HAUPRICH: Jemand äußert zunächst den Wunsch, wieder in einer eigenen Wohnung zu leben und willigt ein, sich in der Hausgemeinschaft an alle Regeln zu halten – so, wie wir es von unseren Nachbarinnen und Nachbarn in Mietshäusern auch erwarten. Das sind die Rahmenbedingungen. Wichtig ist, dass unser Gegenüber schon mit einer Idee auf uns zukommt; dass es einen Veränderungswunsch gibt. Housing First ist ein Hilfsangebot, der Auftrag kommt aber von den Menschen selbst. Wenn die Person sich vielleicht wünscht, die eigene Familie wieder zu sehen, sich um die Gesundheit zu kümmern oder einfach in einer eigenen Wohnung in Frieden zu leben, dann leisten wir dabei die Unterstützung, die die Menschen noch brauchen. Denn: Es heißt "Housing First", nicht "Housing Only".
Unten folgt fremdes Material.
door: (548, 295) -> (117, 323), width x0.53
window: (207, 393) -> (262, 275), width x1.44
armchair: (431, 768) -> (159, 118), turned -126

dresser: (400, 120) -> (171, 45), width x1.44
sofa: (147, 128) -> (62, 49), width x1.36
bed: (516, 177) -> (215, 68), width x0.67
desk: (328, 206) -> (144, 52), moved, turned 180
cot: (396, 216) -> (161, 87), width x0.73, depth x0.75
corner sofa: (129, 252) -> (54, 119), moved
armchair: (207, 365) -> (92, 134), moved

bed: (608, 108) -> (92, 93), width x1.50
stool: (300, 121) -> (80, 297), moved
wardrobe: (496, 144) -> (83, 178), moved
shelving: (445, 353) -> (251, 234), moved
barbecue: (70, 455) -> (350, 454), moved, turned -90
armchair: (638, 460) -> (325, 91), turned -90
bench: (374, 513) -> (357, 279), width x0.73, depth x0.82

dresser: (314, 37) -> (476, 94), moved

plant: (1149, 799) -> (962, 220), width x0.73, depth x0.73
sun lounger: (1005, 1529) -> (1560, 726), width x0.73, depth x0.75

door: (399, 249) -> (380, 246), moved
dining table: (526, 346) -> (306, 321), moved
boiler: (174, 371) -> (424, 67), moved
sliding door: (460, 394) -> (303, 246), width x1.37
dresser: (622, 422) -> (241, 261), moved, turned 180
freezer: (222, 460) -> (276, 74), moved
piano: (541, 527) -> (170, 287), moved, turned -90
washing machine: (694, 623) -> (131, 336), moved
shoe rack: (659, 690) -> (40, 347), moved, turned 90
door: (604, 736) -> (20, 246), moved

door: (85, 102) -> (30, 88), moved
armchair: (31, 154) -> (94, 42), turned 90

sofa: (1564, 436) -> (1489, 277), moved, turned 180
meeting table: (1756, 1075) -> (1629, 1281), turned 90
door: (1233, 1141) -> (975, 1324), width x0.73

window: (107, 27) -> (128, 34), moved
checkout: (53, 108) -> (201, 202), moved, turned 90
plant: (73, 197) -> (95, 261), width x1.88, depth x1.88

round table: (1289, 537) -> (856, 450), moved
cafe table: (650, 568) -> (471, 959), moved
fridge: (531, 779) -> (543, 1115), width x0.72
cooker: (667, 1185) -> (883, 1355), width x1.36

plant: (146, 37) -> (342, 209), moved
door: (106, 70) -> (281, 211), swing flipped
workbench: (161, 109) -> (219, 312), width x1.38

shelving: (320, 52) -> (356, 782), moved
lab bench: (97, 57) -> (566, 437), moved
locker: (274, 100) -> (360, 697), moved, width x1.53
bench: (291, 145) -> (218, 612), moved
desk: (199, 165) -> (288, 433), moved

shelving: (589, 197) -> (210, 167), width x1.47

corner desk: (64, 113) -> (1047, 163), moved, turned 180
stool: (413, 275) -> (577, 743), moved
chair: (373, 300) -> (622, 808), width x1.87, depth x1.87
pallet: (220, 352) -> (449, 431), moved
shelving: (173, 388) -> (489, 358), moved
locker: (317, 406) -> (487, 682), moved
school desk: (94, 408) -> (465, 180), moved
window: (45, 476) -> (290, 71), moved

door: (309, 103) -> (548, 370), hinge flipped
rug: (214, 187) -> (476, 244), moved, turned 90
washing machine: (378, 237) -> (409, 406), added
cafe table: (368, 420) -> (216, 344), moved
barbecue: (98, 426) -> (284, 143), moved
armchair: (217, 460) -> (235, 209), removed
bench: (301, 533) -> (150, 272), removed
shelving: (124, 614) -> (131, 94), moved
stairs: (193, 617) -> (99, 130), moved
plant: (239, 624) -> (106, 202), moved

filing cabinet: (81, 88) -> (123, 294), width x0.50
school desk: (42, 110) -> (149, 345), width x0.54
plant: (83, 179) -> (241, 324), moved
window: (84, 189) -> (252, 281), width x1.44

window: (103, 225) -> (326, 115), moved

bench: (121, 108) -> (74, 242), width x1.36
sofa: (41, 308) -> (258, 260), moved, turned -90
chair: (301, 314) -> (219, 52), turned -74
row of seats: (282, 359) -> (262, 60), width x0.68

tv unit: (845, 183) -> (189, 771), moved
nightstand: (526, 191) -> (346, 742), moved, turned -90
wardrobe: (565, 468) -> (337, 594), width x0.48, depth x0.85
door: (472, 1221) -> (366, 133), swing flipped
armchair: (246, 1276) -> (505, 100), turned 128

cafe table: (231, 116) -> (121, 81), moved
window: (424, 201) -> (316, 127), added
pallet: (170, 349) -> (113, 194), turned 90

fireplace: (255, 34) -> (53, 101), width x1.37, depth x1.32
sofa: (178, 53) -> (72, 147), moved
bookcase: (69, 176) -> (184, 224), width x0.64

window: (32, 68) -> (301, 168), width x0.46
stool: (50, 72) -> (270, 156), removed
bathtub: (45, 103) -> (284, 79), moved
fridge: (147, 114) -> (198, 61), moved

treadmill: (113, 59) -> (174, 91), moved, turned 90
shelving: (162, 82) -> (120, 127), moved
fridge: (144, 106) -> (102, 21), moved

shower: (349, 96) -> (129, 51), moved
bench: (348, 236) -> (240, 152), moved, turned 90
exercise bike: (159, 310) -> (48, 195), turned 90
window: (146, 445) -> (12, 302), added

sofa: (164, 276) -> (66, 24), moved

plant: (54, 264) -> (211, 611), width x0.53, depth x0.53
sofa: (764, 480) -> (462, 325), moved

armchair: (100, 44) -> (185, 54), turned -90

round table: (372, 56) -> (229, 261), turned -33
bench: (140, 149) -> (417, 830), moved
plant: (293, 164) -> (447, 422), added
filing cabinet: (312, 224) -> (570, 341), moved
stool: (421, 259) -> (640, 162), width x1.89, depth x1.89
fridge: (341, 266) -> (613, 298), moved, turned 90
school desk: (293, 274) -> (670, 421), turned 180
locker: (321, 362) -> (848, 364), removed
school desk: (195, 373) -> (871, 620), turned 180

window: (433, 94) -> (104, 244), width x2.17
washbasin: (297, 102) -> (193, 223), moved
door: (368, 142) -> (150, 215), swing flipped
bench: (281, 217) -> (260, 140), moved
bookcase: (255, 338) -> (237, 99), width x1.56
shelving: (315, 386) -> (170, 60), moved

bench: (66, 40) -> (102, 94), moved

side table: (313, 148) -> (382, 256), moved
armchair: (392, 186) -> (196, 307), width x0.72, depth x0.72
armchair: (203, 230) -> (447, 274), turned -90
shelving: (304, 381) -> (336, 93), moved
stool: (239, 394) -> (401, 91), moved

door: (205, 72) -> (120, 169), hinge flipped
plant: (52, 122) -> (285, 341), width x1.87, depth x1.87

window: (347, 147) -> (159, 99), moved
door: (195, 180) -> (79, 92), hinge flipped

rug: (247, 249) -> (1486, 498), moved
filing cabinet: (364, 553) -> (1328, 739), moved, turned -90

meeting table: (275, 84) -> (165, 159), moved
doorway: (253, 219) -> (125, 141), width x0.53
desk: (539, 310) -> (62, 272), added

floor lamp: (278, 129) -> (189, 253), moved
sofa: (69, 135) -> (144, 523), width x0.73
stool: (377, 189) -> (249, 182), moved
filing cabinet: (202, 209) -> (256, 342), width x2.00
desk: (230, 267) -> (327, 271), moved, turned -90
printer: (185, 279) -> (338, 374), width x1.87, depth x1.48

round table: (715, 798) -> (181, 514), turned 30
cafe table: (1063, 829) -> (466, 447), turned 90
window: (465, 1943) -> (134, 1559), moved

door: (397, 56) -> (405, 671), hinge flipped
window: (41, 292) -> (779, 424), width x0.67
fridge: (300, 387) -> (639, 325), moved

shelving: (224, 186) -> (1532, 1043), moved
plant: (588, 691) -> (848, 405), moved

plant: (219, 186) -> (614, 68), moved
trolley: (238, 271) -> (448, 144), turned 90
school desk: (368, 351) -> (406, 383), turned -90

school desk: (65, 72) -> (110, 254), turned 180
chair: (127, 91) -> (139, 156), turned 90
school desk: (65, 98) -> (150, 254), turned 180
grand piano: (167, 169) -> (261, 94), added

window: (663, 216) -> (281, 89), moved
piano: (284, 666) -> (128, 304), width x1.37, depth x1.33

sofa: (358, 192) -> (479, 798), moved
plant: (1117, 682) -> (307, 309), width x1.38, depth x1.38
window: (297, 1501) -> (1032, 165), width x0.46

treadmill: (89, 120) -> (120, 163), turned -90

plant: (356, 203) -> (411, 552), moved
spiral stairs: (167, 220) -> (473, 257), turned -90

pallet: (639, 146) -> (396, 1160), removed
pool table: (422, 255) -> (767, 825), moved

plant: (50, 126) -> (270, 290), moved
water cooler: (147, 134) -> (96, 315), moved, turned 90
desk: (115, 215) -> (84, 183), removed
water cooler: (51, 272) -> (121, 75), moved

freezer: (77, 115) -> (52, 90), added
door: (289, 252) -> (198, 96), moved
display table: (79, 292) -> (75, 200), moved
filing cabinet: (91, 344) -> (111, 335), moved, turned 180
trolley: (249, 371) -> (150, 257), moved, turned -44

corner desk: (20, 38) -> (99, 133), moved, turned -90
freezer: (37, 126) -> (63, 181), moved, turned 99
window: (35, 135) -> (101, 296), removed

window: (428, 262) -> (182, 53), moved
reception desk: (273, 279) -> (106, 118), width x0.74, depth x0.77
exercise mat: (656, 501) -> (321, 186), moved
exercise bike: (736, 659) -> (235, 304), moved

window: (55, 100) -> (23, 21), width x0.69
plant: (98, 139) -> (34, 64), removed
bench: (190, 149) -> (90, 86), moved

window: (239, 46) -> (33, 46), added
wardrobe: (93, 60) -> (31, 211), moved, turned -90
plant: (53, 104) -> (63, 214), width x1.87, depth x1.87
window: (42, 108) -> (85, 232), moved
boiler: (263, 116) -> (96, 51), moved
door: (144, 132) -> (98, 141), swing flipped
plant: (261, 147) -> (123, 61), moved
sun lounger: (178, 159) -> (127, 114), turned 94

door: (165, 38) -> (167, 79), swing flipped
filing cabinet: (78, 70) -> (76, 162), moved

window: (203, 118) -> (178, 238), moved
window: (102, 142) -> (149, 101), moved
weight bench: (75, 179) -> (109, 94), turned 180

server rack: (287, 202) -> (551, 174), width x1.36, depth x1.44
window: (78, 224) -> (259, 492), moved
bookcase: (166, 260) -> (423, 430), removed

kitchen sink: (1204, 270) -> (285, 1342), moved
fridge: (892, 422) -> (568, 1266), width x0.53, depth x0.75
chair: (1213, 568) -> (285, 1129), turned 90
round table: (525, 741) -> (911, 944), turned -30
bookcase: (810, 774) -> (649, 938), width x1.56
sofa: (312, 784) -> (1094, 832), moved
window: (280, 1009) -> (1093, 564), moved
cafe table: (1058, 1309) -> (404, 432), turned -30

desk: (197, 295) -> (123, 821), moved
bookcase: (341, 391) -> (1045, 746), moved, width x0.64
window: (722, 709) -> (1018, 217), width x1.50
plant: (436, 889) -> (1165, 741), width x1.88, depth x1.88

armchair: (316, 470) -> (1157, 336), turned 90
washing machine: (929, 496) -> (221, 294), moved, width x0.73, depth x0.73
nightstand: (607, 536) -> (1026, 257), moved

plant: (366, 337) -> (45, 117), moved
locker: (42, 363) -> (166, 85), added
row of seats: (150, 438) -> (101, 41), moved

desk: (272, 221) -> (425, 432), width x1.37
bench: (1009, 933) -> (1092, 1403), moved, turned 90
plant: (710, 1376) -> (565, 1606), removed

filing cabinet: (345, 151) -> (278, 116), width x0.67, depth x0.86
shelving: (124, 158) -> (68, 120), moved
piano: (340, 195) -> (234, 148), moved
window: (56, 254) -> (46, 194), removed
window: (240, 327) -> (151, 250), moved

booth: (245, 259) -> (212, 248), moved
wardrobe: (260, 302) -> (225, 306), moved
Wie erfahren obdachlose Menschen von Housing First?
HAUPRICH: Wir gehen nicht auf die Straße und sagen: "Du, du und du, ihr kommt jetzt mit und bekommt eine Wohnung." Obdachlose wenden sich an uns, und wenn wir einen Platz im Angebot frei haben und die genannten Kriterien erfüllt sind, dann bekommen sie den im Normalfall auch. Grundsätzlich haben aber obdachlose Menschen Vorrang, die größere Probleme haben. Zum Beispiel, wenn sie schwer suchtkrank sind, schon seit vielen Jahren auf der Straße leben und/oder psychische Probleme haben. Wenn es nicht direkt klappt, ein Problem anzugehen, ist das nicht schlimm. Die Menschen fliegen bei uns dann auch nicht raus. Dann probiert man es eben noch mal, wenn das gewünscht ist. Wir erreichen so auch viele Menschen, die sich angeblich gar nicht mehr helfen lassen wollten und heute häufig als "Systemsprenger" diffamiert werden. Das Unterstützungsangebot bei Housing First basiert auf Freiwilligkeit – und darin liegt ein entscheidender Schlüssel zum Erfolg.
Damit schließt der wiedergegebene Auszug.